La Presse
Outré qu'Immigration Canada ait refusé de délivrer des visas à deux de ses employés du Nigeria, Médecins sans frontières Canada demande à la ministre Diane Finley de corriger la situation et de revoir au plus vite la politique de délivrance de visas «qui paraît - aux yeux de plusieurs - raciste à l'endroit de travailleurs humanitaires réputés» originaires d'Afrique, selon l'organisation.
«On entend toujours des organismes humanitaires, académiques et culturels canadiens qui ont de la difficulté à obtenir des visas pour des Africains. Ce n'est jamais le cas pour les Asiatiques. Il y a là matière à réflexion», s'est écriée hier la directrice des communications de Médecins sans frontières (MSF) Canada, Avril Benoît.
Un an après s'être battu bec et ongles pour que cinq de ses employés africains obtiennent des visas pour assister à la Conférence internationale sur le sida, à Toronto, MSF n'a pas digéré d'apprendre lundi que le haut-commissariat du Canada à Lagos a rejeté la demande de permis de résidence temporaire de Macaulay Kofoworola et du docteur Igbin Ayoola Ahmed, «deux étoiles montantes dans notre programme au Nigeria», selon Mme Benoît.
Les deux travailleurs humanitaires, qui sont des employés salariés de MSF depuis plusieurs années, doivent donner une conférence à Montréal sur un projet avant-gardiste de lutte contre le VIH, à l'occasion de l'assemblée annuelle de l'organisation, qui se tiendra du 15 au 17 juin.
MSF et ses deux employés nigérians ont dû fournir une kyrielle de documents (talons de chèques de paie, détails sur la famille, relevés bancaires, preuves de propriété foncière) au gouvernement canadien lors de la demande des visas.
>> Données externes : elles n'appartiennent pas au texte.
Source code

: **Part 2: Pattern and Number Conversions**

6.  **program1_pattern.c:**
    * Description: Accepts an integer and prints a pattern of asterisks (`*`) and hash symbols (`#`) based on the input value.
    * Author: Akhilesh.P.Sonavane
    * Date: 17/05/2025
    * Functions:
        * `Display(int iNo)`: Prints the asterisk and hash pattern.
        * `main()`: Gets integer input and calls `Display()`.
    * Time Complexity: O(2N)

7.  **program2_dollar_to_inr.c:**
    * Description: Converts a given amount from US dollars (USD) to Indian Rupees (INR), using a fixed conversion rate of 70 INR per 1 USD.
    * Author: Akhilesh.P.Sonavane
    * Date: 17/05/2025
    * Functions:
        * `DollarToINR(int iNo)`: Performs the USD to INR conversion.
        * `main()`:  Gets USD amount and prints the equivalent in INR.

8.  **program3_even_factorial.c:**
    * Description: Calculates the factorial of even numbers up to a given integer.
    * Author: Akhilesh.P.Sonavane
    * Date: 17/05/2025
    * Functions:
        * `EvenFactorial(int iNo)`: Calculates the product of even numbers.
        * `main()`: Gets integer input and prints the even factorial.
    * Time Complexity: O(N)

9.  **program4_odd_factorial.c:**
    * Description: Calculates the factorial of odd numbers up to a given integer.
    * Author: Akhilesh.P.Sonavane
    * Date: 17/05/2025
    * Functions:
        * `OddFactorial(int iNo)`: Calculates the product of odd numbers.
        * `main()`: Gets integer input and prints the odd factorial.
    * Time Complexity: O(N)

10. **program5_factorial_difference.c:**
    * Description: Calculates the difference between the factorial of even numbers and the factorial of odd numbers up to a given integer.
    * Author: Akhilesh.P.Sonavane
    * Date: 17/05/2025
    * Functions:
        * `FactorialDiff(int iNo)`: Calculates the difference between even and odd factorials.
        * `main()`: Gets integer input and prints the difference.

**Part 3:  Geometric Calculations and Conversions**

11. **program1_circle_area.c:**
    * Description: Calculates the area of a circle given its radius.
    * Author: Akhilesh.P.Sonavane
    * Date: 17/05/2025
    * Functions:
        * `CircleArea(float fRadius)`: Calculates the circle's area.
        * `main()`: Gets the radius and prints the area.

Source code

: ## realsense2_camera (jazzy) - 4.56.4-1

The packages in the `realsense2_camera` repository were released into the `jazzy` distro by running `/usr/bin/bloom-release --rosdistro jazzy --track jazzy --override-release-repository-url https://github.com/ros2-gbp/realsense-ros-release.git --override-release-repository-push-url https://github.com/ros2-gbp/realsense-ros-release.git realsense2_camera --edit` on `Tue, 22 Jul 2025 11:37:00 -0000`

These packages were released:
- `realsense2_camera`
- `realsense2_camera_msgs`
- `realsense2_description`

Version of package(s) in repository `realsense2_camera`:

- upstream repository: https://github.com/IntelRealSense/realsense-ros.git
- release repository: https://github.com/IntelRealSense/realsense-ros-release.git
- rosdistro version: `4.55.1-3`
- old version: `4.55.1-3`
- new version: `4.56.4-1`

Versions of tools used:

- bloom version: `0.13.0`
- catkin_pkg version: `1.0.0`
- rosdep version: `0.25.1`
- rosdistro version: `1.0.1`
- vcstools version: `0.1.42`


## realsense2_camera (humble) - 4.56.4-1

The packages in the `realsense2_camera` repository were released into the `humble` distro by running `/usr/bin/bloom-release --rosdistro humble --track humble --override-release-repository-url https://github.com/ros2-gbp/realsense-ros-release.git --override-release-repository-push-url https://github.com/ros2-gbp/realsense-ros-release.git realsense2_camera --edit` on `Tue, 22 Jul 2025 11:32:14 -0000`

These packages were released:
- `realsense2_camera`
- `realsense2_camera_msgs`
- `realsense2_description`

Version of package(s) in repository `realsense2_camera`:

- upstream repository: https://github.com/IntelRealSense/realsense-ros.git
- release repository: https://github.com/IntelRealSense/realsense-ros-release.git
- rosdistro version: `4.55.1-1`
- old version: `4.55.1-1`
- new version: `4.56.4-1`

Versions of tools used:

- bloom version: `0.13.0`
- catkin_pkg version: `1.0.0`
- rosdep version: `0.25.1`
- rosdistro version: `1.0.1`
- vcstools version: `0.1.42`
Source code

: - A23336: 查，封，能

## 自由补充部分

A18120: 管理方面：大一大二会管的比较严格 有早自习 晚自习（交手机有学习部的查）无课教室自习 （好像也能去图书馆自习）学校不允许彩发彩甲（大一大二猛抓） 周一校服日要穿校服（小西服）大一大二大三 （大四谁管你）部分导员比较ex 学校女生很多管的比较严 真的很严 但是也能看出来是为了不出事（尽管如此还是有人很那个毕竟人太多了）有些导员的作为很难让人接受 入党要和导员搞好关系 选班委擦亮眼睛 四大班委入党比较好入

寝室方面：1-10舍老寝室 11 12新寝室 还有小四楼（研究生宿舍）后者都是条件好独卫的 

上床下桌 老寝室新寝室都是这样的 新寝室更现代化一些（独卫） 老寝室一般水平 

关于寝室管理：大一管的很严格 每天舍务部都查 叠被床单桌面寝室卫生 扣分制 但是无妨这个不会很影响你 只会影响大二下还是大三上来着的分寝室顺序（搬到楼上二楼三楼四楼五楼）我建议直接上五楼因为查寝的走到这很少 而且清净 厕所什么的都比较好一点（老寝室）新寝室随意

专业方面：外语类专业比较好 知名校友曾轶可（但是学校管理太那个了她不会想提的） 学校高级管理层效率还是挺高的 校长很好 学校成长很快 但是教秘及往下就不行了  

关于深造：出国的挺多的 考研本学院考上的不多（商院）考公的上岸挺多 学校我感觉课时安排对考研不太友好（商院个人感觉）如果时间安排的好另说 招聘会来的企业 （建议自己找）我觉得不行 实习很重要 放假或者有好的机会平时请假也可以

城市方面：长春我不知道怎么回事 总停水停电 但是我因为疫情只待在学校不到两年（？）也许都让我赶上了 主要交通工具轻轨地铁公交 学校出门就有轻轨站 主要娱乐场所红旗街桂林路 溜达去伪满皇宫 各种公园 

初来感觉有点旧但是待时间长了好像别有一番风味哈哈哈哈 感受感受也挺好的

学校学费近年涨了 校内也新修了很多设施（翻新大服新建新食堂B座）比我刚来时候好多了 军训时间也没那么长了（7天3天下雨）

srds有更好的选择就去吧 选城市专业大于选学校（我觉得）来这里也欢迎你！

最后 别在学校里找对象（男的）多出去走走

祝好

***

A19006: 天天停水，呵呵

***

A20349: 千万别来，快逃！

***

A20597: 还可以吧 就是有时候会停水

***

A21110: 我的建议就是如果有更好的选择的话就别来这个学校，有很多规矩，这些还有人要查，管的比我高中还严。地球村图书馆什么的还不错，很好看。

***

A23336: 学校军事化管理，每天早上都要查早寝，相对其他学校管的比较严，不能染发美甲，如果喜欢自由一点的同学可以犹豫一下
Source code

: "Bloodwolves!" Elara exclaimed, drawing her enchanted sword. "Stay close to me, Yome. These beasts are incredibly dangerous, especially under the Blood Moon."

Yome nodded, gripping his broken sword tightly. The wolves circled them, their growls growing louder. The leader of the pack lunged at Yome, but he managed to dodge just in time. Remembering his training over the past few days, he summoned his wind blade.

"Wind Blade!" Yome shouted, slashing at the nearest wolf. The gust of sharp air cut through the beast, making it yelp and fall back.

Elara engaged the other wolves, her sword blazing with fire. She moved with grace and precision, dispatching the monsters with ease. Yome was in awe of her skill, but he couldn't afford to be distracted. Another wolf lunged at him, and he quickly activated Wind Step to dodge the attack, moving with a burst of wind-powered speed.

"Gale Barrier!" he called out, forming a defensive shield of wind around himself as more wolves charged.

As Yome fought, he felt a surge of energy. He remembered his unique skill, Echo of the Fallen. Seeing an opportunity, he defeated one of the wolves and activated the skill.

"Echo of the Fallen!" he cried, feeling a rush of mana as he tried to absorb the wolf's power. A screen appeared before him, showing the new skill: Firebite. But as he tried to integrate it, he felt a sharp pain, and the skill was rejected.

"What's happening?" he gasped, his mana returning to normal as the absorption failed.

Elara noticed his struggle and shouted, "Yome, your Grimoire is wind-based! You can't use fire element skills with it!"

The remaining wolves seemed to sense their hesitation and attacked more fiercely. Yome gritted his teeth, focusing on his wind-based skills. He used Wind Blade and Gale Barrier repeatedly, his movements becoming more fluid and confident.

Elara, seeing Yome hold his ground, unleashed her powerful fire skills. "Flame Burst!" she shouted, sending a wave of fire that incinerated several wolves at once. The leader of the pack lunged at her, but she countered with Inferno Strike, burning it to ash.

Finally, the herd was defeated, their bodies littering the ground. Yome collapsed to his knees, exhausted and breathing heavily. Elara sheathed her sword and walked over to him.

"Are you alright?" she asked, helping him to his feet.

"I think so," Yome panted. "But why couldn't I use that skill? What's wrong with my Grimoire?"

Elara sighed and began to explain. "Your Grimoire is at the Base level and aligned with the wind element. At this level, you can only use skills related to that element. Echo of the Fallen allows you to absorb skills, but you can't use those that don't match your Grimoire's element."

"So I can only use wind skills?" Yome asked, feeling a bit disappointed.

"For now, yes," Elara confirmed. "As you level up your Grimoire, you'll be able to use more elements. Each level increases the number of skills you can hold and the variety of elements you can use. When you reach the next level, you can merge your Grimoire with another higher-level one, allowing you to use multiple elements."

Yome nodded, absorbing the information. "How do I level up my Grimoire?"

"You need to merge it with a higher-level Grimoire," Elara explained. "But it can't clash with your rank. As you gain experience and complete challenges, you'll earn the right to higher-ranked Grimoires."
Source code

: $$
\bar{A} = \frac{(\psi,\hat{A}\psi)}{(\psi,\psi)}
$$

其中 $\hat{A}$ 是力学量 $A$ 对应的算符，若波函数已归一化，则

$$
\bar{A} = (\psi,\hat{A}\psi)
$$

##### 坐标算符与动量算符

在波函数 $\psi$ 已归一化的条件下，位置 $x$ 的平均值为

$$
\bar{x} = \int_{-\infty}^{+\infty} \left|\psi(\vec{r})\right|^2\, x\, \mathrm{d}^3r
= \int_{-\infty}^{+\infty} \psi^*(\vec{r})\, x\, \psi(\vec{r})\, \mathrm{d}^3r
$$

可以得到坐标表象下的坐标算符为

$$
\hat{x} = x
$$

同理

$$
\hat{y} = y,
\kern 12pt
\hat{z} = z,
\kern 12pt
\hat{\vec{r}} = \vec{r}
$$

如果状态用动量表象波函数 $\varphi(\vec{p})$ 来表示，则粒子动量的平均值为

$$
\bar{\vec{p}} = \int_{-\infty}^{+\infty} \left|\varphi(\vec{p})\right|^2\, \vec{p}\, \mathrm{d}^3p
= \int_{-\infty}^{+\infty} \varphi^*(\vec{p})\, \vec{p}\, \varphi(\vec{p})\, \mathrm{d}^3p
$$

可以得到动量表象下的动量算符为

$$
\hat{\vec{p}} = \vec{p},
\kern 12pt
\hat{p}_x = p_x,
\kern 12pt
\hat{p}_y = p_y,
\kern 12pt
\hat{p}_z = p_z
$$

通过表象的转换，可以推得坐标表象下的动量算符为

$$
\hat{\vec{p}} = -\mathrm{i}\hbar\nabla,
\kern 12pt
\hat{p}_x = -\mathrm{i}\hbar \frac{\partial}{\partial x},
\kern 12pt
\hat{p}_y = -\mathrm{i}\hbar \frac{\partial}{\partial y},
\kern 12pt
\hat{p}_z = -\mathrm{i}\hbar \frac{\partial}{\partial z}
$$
Dans la lettre de refus, le haut-commissariat a rejeté la demande de M. Ahmed en prétextant que la traite bancaire qui y était attachée n'était pas valable. Dans le cas de M. Kofoworola, l'agent d'immigration a dit ne pas être convaincu que ce dernier retournerait au Nigeria après la conférence.
«Les raisons du rejet sont très discutables dans les deux cas, notamment parce que la traite bancaire a été acceptée pour un des deux employés et non pour l'autre», a écrit la directrice des communications de MSF, dans une missive envoyée mardi à la ministre de l'Immigration.
En plus de demander une rencontre avec Mme Finley afin de discuter des problèmes récurrents d'obtention de visas pour son personnel africain, l'organisation humanitaire l'invite à délivrer rapidement un permis ministériel pour que les deux hommes puissent assister à la conférence.
«Il est regrettable que le gouvernement canadien bloque notre travail sur le terrain, qui est basé sur l'échange d'information entre nos employés canadiens et ceux qui proviennent des pays où nous avons nos programmes», a souligné Mme Benoît.
L'aile canadienne de MSF gère des missions d'aide humanitaire au Nigeria, en Côte-d'Ivoire, au Congo-Brazzaville, en Colombie et en Haïti.
Joint par La Presse hier, l'attaché de presse de la ministre fédérale de l'Immigration a noté qu'il ne pouvait divulguer aucune information sur les cas des deux Nigérians pour des raisons de confidentialité. «Le mérite de chaque cas est étudié individuellement, et il incombe aux demandeurs de démontrer aux agents d'immigration qu'ils ne comptent pas rester au Canada», a souligné Philippe Mailhot.